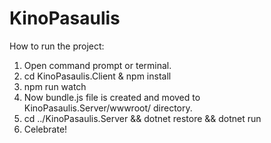 # KinoPasaulis

How to run the project:
1. Open command prompt or terminal.
2. cd KinoPasaulis.Client & npm install
3. npm run watch
4. Now bundle.js file is created and moved to KinoPasaulis.Server/wwwroot/ directory.
5. cd ../KinoPasaulis.Server && dotnet restore && dotnet run
6. Celebrate!
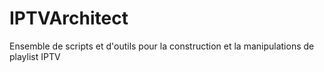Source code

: # IPTVArchitect
Ensemble de scripts et d'outils pour la construction et la manipulations de playlist IPTV
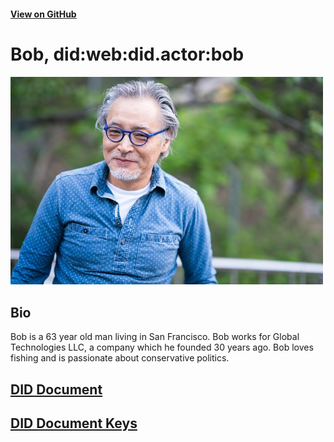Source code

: #### [View on GitHub](https://github.com/transmute-industries/did.actor/bob)

# Bob, did:web:did.actor:bob

<img src="./profile.jpg" alt="profile" width="500"/>

## Bio

Bob is a 63 year old man living in San Francisco.
Bob works for Global Technologies LLC, a company which he founded 30 years ago.
Bob loves fishing and is passionate about conservative politics.

## [DID Document](./did.json)

## [DID Document Keys](./did.unlocked.json)
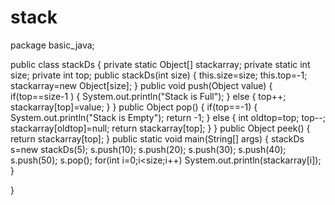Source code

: # stack
package basic_java;

public class stackDs {
	private static Object[] stackarray;
	private static int size;
	private int top;
	public stackDs(int size)
	{
		this.size=size;
		this.top=-1;
		stackarray=new Object[size];
	}
	public void push(Object value)
	{
		if(top==size-1 ) {
			System.out.println("Stack is Full");
		}
		else {
		top++;
		stackarray[top]=value;
		}
	}
	public Object pop()
	{
		if(top==-1) {
			System.out.println("Stack is Empty");
			return -1;
		}
		else
		{
			int oldtop=top;
			top--;
			stackarray[oldtop]=null;
			return stackarray[top];
		}
	}
	public Object peek()
	{
		return stackarray[top];
	}
	public static void main(String[] args) {
		stackDs s=new stackDs(5);
		s.push(10);
		s.push(20);
		s.push(30);
		s.push(40);
		s.push(50);
		s.pop();
		for(int i=0;i<size;i++)
			System.out.println(stackarray[i]);
	}

}

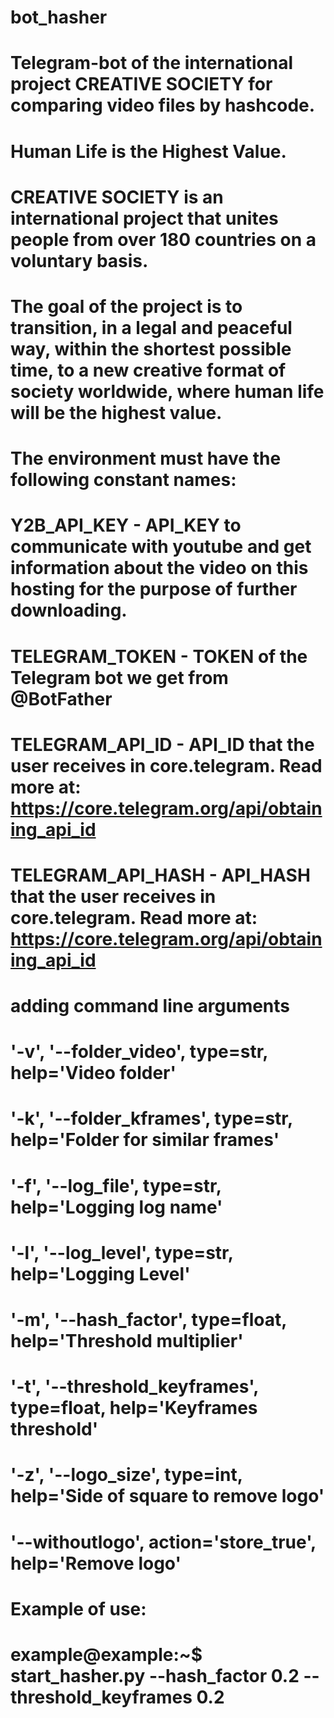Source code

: # bot_hasher
# Telegram-bot of the international project CREATIVE SOCIETY for comparing video files by hashcode. 
# Human Life is the Highest Value. 
# CREATIVE SOCIETY is an international project that unites people from over 180 countries on a voluntary basis. 
# The goal of the project is to transition, in a legal and peaceful way, within the shortest possible time, to a new creative format of society worldwide, where human life will be the highest value.

# The environment must have the following constant names:

# Y2B_API_KEY - API_KEY to communicate with youtube and get information about the video on this hosting for the purpose of further downloading.

# TELEGRAM_TOKEN - TOKEN of the Telegram bot we get from @BotFather

# TELEGRAM_API_ID - API_ID that the user receives in core.telegram. Read more at: https://core.telegram.org/api/obtaining_api_id

# TELEGRAM_API_HASH - API_HASH that the user receives in core.telegram. Read more at: https://core.telegram.org/api/obtaining_api_id
#
# adding command line arguments
# '-v', '--folder_video', type=str, help='Video folder'
# '-k', '--folder_kframes', type=str, help='Folder for similar frames'
# '-f', '--log_file', type=str, help='Logging log name'
# '-l', '--log_level', type=str, help='Logging Level'
# '-m', '--hash_factor', type=float, help='Threshold multiplier'
# '-t', '--threshold_keyframes', type=float, help='Keyframes threshold'
# '-z', '--logo_size', type=int, help='Side of square to remove logo'
# '--withoutlogo', action='store_true', help='Remove logo'
#
# Example of use:
# example@example:~$ start_hasher.py --hash_factor 0.2 --threshold_keyframes 0.2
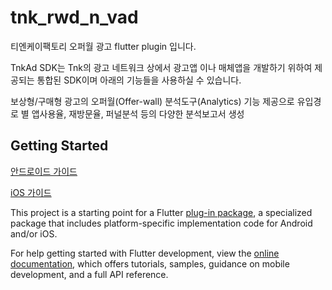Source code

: # tnk_rwd_n_vad

티엔케이팩토리 오퍼월 광고 flutter plugin 입니다.

TnkAd SDK는 Tnk의 광고 네트워크 상에서 광고앱 이나 매체앱을 개발하기 위하여 제공되는 통합된 SDK이며 아래의 기능들을 사용하실 수 있습니다.

보상형/구매형 광고의 오퍼월(Offer-wall)
분석도구(Analytics) 기능 제공으로 유입경로 별 앱사용율, 재방문율, 퍼널분석 등의 다양한 분석보고서 생성


## Getting Started


[안드로이드 가이드](https://github.com/tnkfactory/tnk_flutter_rwd_plugin/blob/master/guide_android.md)

[iOS 가이드](https://github.com/tnkfactory/tnk_flutter_rwd_plugin/blob/master/guide_ios.md)



This project is a starting point for a Flutter
[plug-in package](https://flutter.dev/to/develop-plugins),
a specialized package that includes platform-specific implementation code for
Android and/or iOS.

For help getting started with Flutter development, view the
[online documentation](https://docs.flutter.dev), which offers tutorials,
samples, guidance on mobile development, and a full API reference.

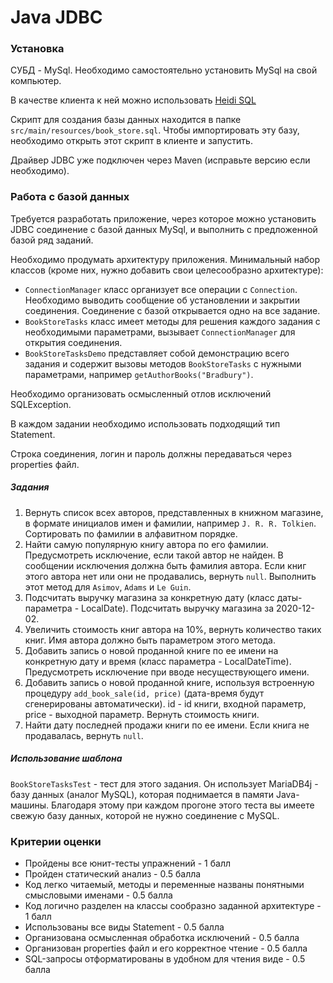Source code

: # Java JDBC

### Установка

СУБД - MySql. Необходимо самостоятельно установить MySql на свой компьютер.

В качестве клиента к ней можно использовать [Heidi SQL](https://www.heidisql.com)

Скрипт для создания базы данных находится в папке `src/main/resources/book_store.sql`. Чтобы
импортировать эту базу, необходимо открыть этот скрипт в клиенте и запустить.

Драйвер JDBC уже подключен через Maven (исправьте версию если необходимо).

### Работа с базой данных

Требуется разработать приложение, через которое можно установить JDBC соединение с базой данных
MySql, и выполнить с предложенной базой ряд заданий.

Необходимо продумать архитектуру приложения. Минимальный набор классов (кроме них, нужно добавить
свои целесообразно архитектуре):

- `ConnectionManager` класс организует все операции с `Connection`. Необходимо выводить сообщение об
  установлении и закрытии соединения. Соединение с базой открывается одно на все задание.
- `BookStoreTasks` класс имеет методы для решения каждого задания с необходимыми параметрами,
  вызывает `ConnectionManager` для открытия соединения.
- `BookStoreTasksDemo` представляет собой демонстрацию всего задания и содержит вызовы
  методов `BookStoreTasks` с нужными параметрами, например `getAuthorBooks("Bradbury")`.

Необходимо организовать осмысленный отлов исключений SQLException.

В каждом задании необходимо использовать подходящий тип Statement.

Строка соединения, логин и пароль должны передаваться через properties файл.

##### Задания

1. Вернуть список всех авторов, представленных в книжном магазине, в формате инициалов имен и
   фамилии, например `J. R. R. Tolkien`. Сортировать по фамилии в алфавитном порядке.
1. Найти самую популярную книгу автора по его фамилии. Предусмотреть исключение, если такой автор не
   найден. В сообщении исключения должна быть фамилия автора. Если книг этого автора нет или они не
   продавались, вернуть `null`. Выполнить этот метод для `Asimov`, `Adams` и `Le Guin`.
1. Подсчитать выручку магазина за конкретную дату (класс даты-параметра - LocalDate). Подсчитать
   выручку магазина за 2020-12-02.
1. Увеличить стоимость книг автора на 10%, вернуть количество таких книг. Имя автора должно быть
   параметром этого метода.
1. Добавить запись о новой проданной книге по ее имени на конкретную дату и время (класс параметра -
   LocalDateTime). Предусмотреть исключение при вводе несуществующего имени.
1. Добавить запись о новой проданной книге, используя встроенную
   процедуру `add_book_sale(id, price)` (дата-время будут сгенерированы автоматически). id - id
   книги, входной параметр, price - выходной параметр. Вернуть стоимость книги.
1. Найти дату последней продажи книги по ее имени. Если книга не продавалась, вернуть `null`.

##### Использование шаблона

`BookStoreTasksTest` - тест для этого задания. Он использует MariaDB4j - базу данных (аналог MySQL),
которая поднимается в памяти Java-машины. Благодаря этому при каждом прогоне этого теста вы имеете
свежую базу данных, которой не нужно соединение с MySQL.

### Критерии оценки

- Пройдены все юнит-тесты упражнений - 1 балл
- Пройден статический анализ - 0.5 балла
- Код легко читаемый, методы и переменные названы понятными смысловыми именами - 0.5 балла
- Код логично разделен на классы сообразно заданной архитектуре - 1 балл
- Использованы все виды Statement - 0.5 балла
- Организована осмысленная обработка исключений - 0.5 балла
- Организован properties файл и его корректное чтение - 0.5 балла
- SQL-запросы отформатированы в удобном для чтения виде - 0.5 балла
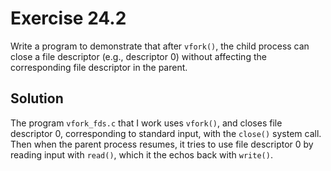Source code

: # Exercise 24.2

Write a program to demonstrate that after `vfork()`, the child process can close a file
descriptor (e.g., descriptor 0) without affecting the corresponding file descriptor in
the parent.

## Solution

The program `vfork_fds.c` that I work uses `vfork()`, and closes file descriptor 0,
corresponding to standard input, with the `close()` system call. Then when the parent
process resumes, it tries to use file descriptor 0 by reading input with `read()`, which
it the echos back with `write()`.
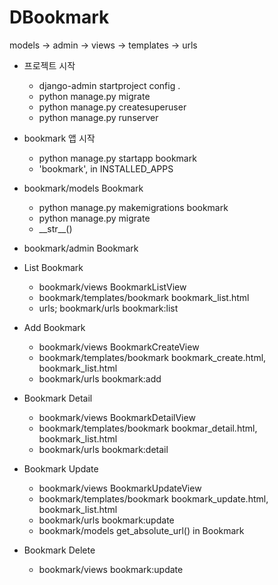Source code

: # DBookmark
models -> admin -> views -> templates -> urls

- 프로젝트 시작
    - django-admin startproject config .
    - python manage.py migrate
    - python manage.py createsuperuser
    - python manage.py runserver
  
- bookmark 앱 시작
    - python manage.py startapp bookmark
    - 'bookmark', in INSTALLED_APPS
  
- bookmark/models Bookmark
    - python manage.py makemigrations bookmark
    - python manage.py migrate
    - \_\_str\_\_()
  
- bookmark/admin Bookmark
  
- List Bookmark
    - bookmark/views BookmarkListView
    - bookmark/templates/bookmark bookmark_list.html
    - urls; bookmark/urls bookmark:list
  
- Add Bookmark
    - bookmark/views BookmarkCreateView
    - bookmark/templates/bookmark bookmark_create.html, bookmark_list.html
    - bookmark/urls bookmark:add
  
- Bookmark Detail
    - bookmark/views BookmarkDetailView
    - bookmark/templates/bookmark bookmar_detail.html, bookmark_list.html 
    - bookmark/urls bookmark:detail
  
- Bookmark Update 
    - bookmark/views BookmarkUpdateView
    - bookmark/templates/bookmark bookmark_update.html, bookmark_list.html
    - bookmark/urls bookmark:update 
    - bookmark/models get_absolute_url() in Bookmark
  
- Bookmark Delete
    - bookmark/views bookmark:update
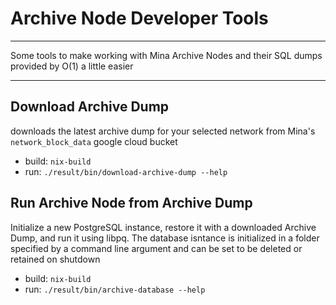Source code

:# Archive Node Developer Tools

<hr>

Some tools to make working with Mina Archive Nodes and their SQL dumps provided by O(1) a little easier

<hr>

## Download Archive Dump

downloads the latest archive dump for your selected network from Mina's `network_block_data` google cloud bucket

* build: `nix-build`
* run: `./result/bin/download-archive-dump --help`

## Run Archive Node from Archive Dump

Initialize a new PostgreSQL instance, restore it with a downloaded Archive Dump, and run it using libpq. The database isntance is initialized in a folder specified by a command line argument and can be set to be deleted or retained on shutdown

* build: `nix-build`
* run: `./result/bin/archive-database --help`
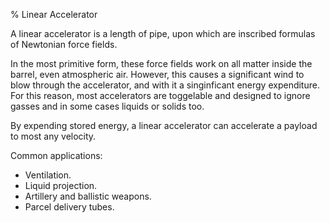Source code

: % Linear Accelerator
<!-- CATEGORY technologies -->

A linear accelerator is a length of pipe, upon which are inscribed formulas of
Newtonian force fields.

In the most primitive form, these force fields work on all matter inside the barrel,
even atmospheric air. However, this causes a significant wind to blow through the accelerator,
and with it a singinficant energy expenditure. For this reason, most accelerators are toggelable
and designed to ignore gasses and in some cases liquids or solids too.

By expending stored energy, a linear accelerator can accelerate a payload to most any velocity.

Common applications:

- Ventilation.
- Liquid projection.
- Artillery and ballistic weapons.
- Parcel delivery tubes.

Exercise details ▸
With the pictures left out, please output each line from the one containing "- Bookmark Delete" through the end of the entries, exactly as it is.

Exercise solution ▸
- Bookmark Delete
    - bookmark/views bookmark:update
Source code

:# Archive Node Developer Tools

<hr>

Some tools to make working with Mina Archive Nodes and their SQL dumps provided by O(1) a little easier

<hr>

## Download Archive Dump

downloads the latest archive dump for your selected network from Mina's `network_block_data` google cloud bucket

* build: `nix-build`
* run: `./result/bin/download-archive-dump --help`

## Run Archive Node from Archive Dump

Initialize a new PostgreSQL instance, restore it with a downloaded Archive Dump, and run it using libpq. The database isntance is initialized in a folder specified by a command line argument and can be set to be deleted or retained on shutdown

* build: `nix-build`
* run: `./result/bin/archive-database --help`
Source code

: % Linear Accelerator
<!-- CATEGORY technologies -->

A linear accelerator is a length of pipe, upon which are inscribed formulas of
Newtonian force fields.

In the most primitive form, these force fields work on all matter inside the barrel,
even atmospheric air. However, this causes a significant wind to blow through the accelerator,
and with it a singinficant energy expenditure. For this reason, most accelerators are toggelable
and designed to ignore gasses and in some cases liquids or solids too.

By expending stored energy, a linear accelerator can accelerate a payload to most any velocity.

Common applications:

- Ventilation.
- Liquid projection.
- Artillery and ballistic weapons.
- Parcel delivery tubes.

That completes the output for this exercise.